The next LangCog meeting of the semester will be on Tuesday, November 19th from 5:30-7:00pm. It will take place in William James Hall, Room #1550. The speaker is Adele Mortier (MIT), and the title and abstract of her talk can be found below. Food will be available at the meeting, and you can find the schedule for the remainder of the semester on the LangCog website.

Speaker: Adele Mortier 

Title: How do Large Language Models process scalar Hurford Disjunctions?

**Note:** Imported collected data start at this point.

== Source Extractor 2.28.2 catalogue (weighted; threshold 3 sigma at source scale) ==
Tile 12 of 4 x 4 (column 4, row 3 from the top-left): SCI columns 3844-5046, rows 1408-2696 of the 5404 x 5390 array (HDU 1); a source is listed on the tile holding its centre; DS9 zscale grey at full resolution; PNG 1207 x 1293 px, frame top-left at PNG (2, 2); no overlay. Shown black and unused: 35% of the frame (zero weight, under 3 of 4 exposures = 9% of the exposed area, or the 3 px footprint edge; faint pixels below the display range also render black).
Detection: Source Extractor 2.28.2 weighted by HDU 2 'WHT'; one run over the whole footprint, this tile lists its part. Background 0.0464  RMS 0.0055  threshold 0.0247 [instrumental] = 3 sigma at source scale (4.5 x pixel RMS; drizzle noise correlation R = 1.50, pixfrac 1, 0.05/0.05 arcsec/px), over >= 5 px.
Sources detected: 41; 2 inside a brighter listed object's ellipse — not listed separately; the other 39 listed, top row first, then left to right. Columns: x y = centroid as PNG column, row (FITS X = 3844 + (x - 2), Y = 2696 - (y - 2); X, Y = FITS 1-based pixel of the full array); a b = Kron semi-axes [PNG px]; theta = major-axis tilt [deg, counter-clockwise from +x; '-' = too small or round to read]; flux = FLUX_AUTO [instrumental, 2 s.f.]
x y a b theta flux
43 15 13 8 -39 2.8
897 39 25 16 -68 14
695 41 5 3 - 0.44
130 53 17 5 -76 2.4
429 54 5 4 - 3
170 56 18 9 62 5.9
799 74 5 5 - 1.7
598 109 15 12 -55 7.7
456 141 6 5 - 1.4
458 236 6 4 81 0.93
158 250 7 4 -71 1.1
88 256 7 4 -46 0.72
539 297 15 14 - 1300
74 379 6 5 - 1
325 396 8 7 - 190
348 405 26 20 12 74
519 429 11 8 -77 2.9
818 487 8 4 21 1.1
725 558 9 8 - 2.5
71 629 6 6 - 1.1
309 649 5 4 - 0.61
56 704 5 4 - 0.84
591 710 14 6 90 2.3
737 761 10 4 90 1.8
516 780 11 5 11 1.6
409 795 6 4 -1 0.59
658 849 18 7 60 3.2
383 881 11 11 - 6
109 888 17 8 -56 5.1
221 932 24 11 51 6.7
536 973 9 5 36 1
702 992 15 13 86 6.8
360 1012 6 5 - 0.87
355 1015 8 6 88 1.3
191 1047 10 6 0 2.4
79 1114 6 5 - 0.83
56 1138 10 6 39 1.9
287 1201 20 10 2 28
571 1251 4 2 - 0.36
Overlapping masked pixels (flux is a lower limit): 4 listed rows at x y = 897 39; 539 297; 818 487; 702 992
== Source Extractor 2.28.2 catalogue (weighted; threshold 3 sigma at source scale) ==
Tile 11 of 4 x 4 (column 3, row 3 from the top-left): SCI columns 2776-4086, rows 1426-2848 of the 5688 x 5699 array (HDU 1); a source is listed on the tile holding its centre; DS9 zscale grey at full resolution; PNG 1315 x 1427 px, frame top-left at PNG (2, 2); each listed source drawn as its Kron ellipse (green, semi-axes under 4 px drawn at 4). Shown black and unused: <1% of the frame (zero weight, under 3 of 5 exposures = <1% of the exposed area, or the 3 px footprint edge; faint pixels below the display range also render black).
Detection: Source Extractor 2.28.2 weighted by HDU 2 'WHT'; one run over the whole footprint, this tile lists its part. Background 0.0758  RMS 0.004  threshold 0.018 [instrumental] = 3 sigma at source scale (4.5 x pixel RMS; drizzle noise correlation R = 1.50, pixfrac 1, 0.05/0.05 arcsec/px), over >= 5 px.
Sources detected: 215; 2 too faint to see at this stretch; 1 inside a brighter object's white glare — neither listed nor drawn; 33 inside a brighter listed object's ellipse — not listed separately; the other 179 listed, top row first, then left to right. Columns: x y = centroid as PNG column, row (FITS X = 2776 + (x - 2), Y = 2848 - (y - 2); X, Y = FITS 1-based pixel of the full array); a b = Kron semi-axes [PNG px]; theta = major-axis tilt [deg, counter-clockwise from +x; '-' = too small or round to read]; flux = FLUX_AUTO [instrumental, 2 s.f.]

Abstract: Disjunctions featuring mutually compatible disjuncts generally appear odd [Hurford, 1974, Singh, 2008]. For instance, #Mary owns a dog or a poodle is odd, because owning a poodle contextually entails owning a dog. Oddness has been argued to disappear when one of the disjuncts can be pragmatically strengthened to contradict the other [Gazdar, 1979]. For instance, the sentence Mary ate some or all of the biscuits appears fine because some can be understood to implicate not all. However, it also seems that these pragmatic “rescue” processes are not always available [Singh, 2008]. For instance, swapping the order of the disjunct in the previous sentence still leads to oddness: #Mary ate all or some of the biscuits, suggesting a pragmatic enrichment of some cannot take place in that case. Are statistical models of language sensitive to such linear asymmetries? And, if so, do they connect them to their model of the logical properties of the disjuncts? In this presentation, I propose to leverage a recent dataset for scalar implicatures [Jeretic et al., 2020] to tentatively answer these questions. I explore if LLMs (i) capture the infelicity of Hurford Disjunctions involving scalar items, in terms of surprisal (ii) identify an asymmetry between the two possible linear orders (again, in terms of surprisal) and (iii) exhibit a correlation between surprisal measures and compatibility/entailment score assigned to the relation between their disjuncts.